[Source texts of formatted documents]
════════════════════

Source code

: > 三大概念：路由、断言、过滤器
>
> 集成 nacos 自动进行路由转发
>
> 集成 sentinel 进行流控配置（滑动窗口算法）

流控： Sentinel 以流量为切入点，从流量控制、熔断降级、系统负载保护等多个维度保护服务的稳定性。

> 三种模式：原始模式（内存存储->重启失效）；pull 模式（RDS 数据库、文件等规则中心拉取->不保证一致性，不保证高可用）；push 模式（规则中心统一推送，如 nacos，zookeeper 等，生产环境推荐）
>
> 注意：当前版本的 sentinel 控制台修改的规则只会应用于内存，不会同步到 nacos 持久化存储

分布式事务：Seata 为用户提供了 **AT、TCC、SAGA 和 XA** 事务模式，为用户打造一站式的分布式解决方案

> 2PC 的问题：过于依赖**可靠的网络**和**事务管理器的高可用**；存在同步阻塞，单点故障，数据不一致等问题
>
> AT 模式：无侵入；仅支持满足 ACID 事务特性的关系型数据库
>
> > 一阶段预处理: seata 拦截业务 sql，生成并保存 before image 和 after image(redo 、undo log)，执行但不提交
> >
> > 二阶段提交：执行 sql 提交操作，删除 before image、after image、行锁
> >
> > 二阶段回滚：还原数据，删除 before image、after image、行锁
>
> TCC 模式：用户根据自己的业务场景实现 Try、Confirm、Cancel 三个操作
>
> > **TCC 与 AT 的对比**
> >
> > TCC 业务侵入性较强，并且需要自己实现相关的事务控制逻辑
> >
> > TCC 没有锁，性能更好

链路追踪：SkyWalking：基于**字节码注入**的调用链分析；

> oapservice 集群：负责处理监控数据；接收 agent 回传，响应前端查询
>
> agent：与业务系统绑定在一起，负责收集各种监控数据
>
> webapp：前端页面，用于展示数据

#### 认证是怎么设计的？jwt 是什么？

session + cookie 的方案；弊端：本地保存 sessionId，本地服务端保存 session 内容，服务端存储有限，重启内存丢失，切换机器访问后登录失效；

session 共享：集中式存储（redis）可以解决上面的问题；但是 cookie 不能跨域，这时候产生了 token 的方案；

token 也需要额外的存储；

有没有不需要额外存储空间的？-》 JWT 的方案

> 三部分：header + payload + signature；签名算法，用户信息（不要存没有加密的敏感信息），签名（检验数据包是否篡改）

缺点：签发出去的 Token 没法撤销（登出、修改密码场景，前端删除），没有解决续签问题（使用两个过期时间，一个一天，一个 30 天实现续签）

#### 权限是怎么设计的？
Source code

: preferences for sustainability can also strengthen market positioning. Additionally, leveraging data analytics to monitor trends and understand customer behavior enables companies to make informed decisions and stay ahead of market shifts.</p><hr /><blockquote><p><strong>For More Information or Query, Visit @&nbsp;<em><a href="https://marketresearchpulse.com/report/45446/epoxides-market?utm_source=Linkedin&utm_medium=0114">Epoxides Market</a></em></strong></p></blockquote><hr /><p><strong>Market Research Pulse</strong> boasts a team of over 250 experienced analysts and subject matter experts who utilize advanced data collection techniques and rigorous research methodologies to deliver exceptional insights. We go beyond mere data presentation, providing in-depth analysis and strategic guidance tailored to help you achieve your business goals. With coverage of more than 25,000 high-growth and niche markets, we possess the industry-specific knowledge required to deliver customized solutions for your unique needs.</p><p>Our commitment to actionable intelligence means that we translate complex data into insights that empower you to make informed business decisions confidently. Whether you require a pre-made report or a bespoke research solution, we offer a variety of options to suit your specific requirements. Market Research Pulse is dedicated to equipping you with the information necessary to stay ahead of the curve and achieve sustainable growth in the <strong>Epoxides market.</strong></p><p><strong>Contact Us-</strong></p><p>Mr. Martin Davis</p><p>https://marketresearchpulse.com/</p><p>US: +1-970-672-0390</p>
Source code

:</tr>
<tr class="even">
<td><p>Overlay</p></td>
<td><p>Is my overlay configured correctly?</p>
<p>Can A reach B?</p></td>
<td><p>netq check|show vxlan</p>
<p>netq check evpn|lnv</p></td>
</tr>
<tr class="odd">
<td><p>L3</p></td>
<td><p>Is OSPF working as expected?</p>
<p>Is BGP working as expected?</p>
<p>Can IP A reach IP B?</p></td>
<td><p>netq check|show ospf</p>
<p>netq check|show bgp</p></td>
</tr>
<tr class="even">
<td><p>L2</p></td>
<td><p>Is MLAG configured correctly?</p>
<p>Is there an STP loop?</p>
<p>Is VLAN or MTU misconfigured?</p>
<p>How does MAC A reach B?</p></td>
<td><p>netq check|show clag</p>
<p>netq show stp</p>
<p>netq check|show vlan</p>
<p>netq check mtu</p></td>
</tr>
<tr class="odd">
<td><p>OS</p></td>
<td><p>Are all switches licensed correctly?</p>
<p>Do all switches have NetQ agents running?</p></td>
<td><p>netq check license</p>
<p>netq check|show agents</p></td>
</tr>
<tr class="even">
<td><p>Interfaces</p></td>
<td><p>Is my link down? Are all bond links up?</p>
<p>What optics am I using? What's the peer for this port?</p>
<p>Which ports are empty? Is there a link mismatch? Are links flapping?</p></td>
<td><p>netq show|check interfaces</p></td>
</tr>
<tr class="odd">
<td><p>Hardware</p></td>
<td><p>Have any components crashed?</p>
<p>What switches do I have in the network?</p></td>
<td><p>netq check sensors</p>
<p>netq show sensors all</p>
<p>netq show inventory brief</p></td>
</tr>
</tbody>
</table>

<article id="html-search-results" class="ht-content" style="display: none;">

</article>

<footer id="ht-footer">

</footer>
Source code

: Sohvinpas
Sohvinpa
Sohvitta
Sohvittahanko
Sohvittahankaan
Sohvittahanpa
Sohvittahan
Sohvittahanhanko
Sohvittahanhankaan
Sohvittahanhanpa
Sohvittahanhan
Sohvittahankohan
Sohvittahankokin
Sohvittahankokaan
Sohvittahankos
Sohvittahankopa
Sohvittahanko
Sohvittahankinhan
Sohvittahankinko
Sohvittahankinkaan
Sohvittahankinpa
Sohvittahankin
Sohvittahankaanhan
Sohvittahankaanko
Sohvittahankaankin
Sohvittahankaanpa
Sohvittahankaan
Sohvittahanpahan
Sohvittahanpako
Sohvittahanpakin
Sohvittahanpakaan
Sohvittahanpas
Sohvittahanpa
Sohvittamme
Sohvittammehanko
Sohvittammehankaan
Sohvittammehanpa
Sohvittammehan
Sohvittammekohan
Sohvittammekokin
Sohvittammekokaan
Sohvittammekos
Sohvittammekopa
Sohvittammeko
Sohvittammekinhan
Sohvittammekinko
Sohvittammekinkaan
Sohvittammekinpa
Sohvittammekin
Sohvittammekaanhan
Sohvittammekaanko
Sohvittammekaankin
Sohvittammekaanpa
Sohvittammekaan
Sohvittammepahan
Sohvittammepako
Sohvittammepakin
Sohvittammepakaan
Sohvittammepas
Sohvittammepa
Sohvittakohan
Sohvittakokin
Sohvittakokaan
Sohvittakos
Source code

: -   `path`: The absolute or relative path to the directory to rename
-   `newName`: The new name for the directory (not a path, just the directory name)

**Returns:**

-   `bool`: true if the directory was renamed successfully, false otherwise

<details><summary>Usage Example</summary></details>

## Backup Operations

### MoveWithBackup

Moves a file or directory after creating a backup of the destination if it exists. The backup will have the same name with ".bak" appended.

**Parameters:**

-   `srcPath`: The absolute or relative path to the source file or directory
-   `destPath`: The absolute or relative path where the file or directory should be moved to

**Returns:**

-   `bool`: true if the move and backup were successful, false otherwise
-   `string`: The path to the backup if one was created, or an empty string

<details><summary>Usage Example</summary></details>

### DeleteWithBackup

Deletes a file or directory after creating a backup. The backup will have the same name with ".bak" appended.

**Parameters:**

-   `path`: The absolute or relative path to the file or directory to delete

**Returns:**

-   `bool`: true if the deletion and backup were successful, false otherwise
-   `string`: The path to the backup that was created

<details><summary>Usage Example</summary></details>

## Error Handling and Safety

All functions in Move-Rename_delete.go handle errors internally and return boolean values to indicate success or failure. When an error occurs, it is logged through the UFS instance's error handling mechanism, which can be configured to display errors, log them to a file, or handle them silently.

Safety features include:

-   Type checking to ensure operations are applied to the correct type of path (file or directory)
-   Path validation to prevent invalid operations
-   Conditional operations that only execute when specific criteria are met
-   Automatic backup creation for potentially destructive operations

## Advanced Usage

════════════════════

» **EXERCISE**
Scan the entries above for the word "switches" and collect each line holding it.

» **EXERCISE RESPONSE**
<td><p>Are all switches licensed correctly?</p>
<p>Do all switches have NetQ agents running?</p></td>
<p>What switches do I have in the network?</p></td>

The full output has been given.